Rita entendia os sentimentos de Rael, mas ela não ousaria ir para um mundo onde existe outra versão dela mais nova que nem viveu ainda. Ela não achava justo tirar isso dela. Rael era mesmo um jovem incrível que fez ela subir pelas paredes com apenas uma transa, mas não poderia passar disso.

Ela também ficou em silêncio sobre o abraço de Rael enquanto seu coração apertava por dentro. Quanto tempo fazia que ela não se sentia amada?

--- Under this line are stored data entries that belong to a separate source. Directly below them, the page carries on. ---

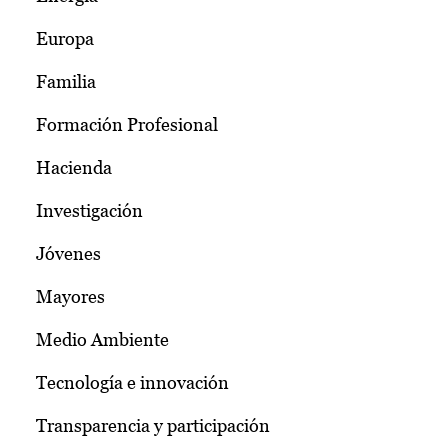
Europa
Familia
Formación Profesional
Hacienda
Investigación
Jóvenes
Mayores
Medio Ambiente
Tecnología e innovación
Transparencia y participación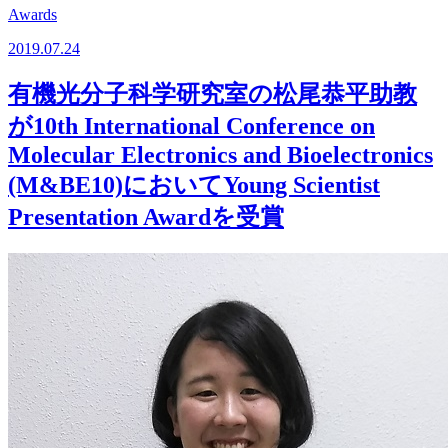
Awards
2019.07.24
有機光分子科学研究室の松尾恭平助教
が10th International Conference on
Molecular Electronics and Bioelectronics
(M&BE10)においてYoung Scientist
Presentation Awardを受賞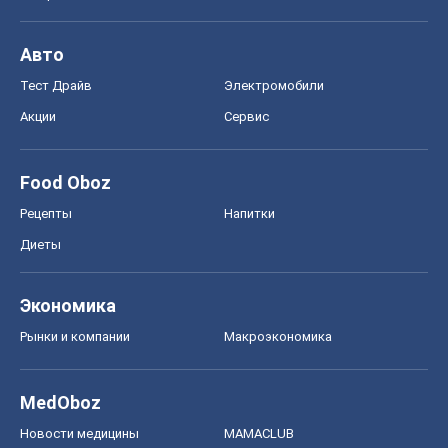
Авто
Тест Драйв
Электромобили
Акции
Сервис
Food Oboz
Рецепты
Напитки
Диеты
Экономика
Рынки и компании
Mакроэкономика
MedOboz
Новости медицины
MAMACLUB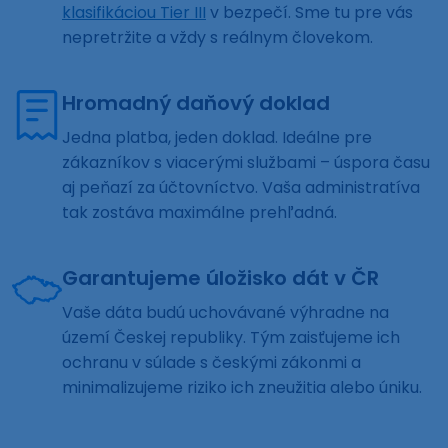
klasifikáciou Tier III
v bezpečí. Sme tu pre vás
nepretržite a vždy s reálnym človekom.
Hromadný daňový doklad
Jedna platba, jeden doklad. Ideálne pre
zákazníkov s viacerými službami – úspora času
aj peňazí za účtovníctvo. Vaša administratíva
tak zostáva maximálne prehľadná.
Garantujeme úložisko dát v ČR
Vaše dáta budú uchovávané výhradne na
území Českej republiky. Tým zaisťujeme ich
ochranu v súlade s českými zákonmi a
minimalizujeme riziko ich zneužitia alebo úniku.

Ela poderia dizer que era uma aventura e mentir para Rael mas, a verdade mesmo é que seu coração desejava partir com aquele homem sem olhar para trás. Se não existisse outra dela do outro lado ela com certeza teria aceitado. Porque ela percebeu o que carinho que Rael sentia por ela era real.

― Buaaaaaaaa! ― Nicolas começou a chorar do quarto. Rael teve que soltar Rita que saiu pelada do banho e foi ver o filho. Rael acabou se levantou da banheira em silêncio, enquanto pensava sobre o estranho dia de hoje.